**PAGE EXTRACT:**
What to do when we run out of gold? Re-claiming the post-mining landscape – a vision for the West Rand, Johannesburg, South Africa

Griet Juwet and Marjolein Lyssens



Mining in the West Rand

Gold mining has a very drastic impact on its environment, on local societies and economies. In the case of the West Rand, Johannesburg, more than one century of large-scale mining activities has supported the national economy for decades, but also radically transformed the local landscape and strongly influenced inequalities in the local society.
But as mining companies face increasing extraction costs and rising liabilities, gold mining is nearing the end of its life-cycle in the region. While underground shafts are being re-exploited to extract the remaining gold, dumps and tailings are reprocessed to recover what wasn’t extracted before, and new open pits are made to mine the small parts of the reef that have not been mined yet, the end of gold mining in the Witwatersrand is approaching.

**WHAT IS REQUIRED:**
Can you quote the whole text on post-mining in the West Rand, word for word? The records have nothing to do with this.

**Dataset entries:**
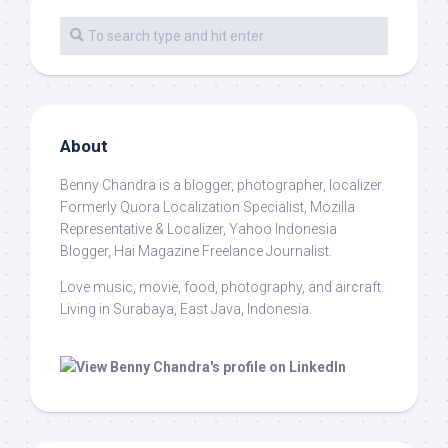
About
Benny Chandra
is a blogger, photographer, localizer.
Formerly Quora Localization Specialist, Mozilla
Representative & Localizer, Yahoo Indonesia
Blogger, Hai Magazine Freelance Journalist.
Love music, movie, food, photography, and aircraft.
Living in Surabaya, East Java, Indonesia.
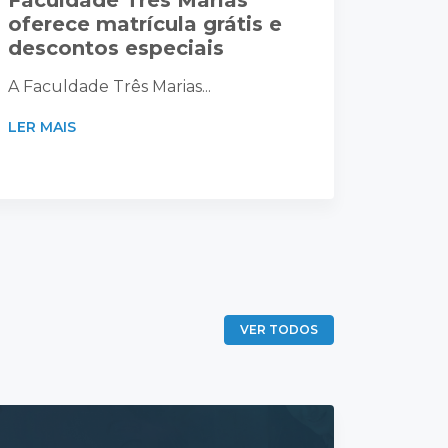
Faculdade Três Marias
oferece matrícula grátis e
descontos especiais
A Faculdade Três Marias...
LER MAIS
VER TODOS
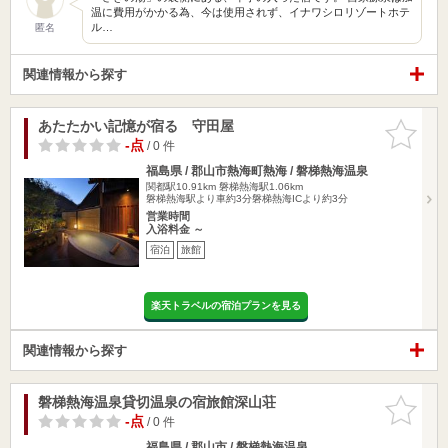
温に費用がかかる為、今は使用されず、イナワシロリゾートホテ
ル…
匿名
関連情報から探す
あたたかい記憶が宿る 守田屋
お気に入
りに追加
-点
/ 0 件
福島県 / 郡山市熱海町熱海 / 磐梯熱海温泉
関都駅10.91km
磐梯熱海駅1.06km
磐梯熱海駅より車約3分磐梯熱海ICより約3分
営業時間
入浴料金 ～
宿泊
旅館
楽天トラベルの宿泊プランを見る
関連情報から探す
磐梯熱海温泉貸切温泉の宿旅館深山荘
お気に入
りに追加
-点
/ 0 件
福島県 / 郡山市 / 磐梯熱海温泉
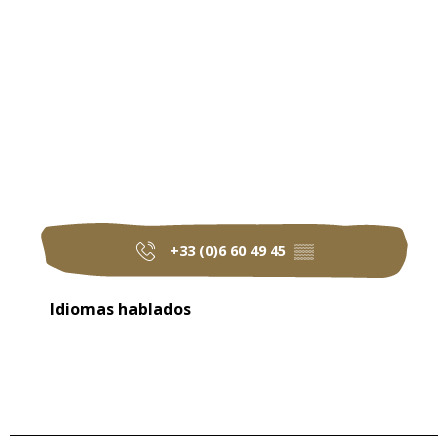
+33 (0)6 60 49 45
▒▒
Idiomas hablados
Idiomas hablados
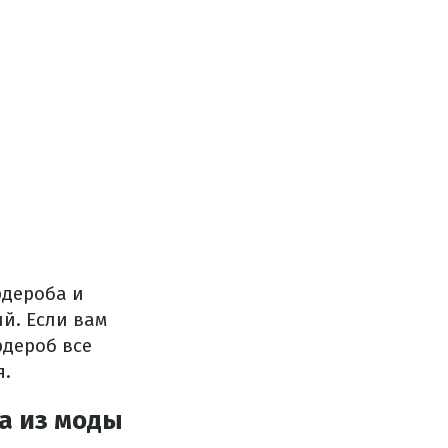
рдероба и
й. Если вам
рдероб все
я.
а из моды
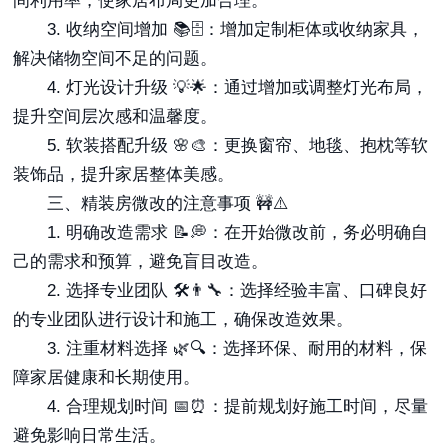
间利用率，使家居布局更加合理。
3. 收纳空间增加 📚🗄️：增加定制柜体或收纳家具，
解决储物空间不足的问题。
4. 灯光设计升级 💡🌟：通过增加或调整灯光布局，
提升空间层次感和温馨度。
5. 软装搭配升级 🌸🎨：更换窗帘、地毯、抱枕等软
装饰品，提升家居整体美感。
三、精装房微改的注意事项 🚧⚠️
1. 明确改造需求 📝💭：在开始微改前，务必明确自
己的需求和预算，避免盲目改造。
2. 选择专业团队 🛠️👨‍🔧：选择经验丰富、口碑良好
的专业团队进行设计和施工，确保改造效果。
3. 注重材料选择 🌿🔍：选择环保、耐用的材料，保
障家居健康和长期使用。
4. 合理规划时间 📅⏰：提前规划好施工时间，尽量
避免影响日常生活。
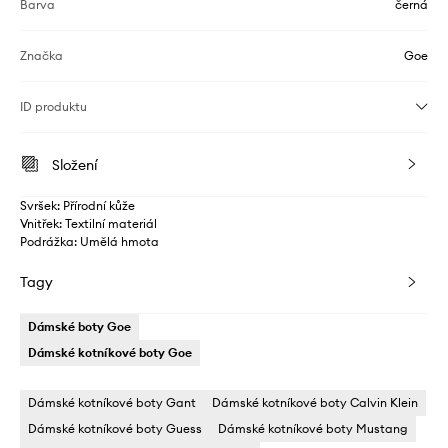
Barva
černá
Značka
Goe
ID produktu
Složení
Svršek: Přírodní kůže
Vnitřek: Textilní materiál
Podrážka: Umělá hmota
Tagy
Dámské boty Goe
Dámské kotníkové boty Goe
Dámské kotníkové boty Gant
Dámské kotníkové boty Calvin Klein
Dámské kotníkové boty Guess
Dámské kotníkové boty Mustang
---
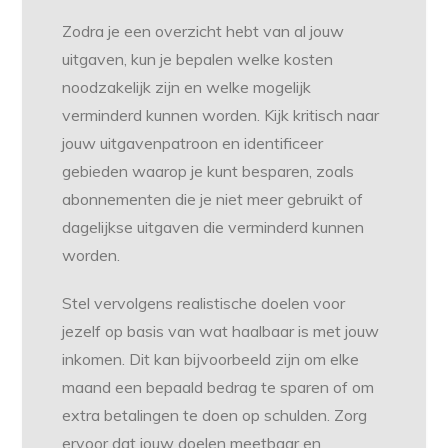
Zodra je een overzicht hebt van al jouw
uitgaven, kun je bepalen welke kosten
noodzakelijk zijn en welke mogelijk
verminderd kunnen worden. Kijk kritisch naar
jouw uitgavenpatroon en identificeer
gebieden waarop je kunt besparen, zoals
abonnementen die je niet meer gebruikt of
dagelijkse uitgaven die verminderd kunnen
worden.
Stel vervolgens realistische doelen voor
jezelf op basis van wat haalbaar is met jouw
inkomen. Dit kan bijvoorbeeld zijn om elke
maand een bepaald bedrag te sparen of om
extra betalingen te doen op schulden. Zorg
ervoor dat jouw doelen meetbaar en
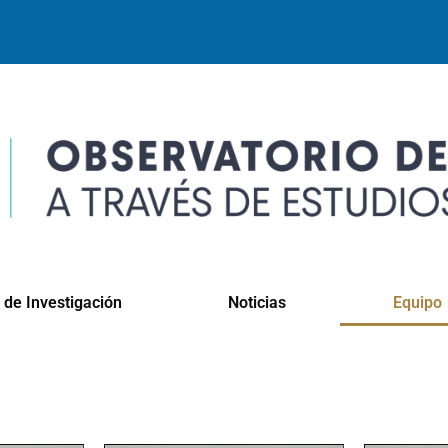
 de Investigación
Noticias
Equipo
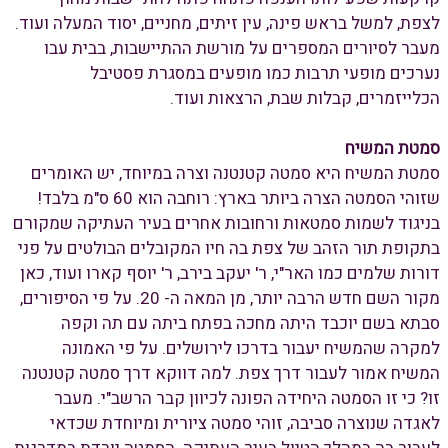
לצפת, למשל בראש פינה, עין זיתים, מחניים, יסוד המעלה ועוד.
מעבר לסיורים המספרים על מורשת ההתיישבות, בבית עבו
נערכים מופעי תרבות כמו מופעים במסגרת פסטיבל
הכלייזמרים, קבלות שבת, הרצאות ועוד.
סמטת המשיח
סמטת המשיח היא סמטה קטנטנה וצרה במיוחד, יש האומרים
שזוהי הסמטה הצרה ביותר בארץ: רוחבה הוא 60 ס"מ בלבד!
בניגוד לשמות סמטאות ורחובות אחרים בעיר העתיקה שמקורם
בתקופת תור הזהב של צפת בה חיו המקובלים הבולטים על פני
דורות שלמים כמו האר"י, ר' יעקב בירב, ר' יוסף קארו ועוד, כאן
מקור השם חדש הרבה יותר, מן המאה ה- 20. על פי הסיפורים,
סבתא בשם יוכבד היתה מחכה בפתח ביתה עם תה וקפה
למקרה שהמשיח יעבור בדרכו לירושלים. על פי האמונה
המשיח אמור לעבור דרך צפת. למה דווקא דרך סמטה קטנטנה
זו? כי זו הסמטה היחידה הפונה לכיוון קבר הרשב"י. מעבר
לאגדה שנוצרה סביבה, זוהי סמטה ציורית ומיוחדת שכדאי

**RESULT:**
What to do when we run out of gold? Re-claiming the post-mining landscape – a vision for the West Rand, Johannesburg, South Africa

Griet Juwet and Marjolein Lyssens



Mining in the West Rand

Gold mining has a very drastic impact on its environment, on local societies and economies. In the case of the West Rand, Johannesburg, more than one century of large-scale mining activities has supported the national economy for decades, but also radically transformed the local landscape and strongly influenced inequalities in the local society.
But as mining companies face increasing extraction costs and rising liabilities, gold mining is nearing the end of its life-cycle in the region. While underground shafts are being re-exploited to extract the remaining gold, dumps and tailings are reprocessed to recover what wasn’t extracted before, and new open pits are made to mine the small parts of the reef that have not been mined yet, the end of gold mining in the Witwatersrand is approaching.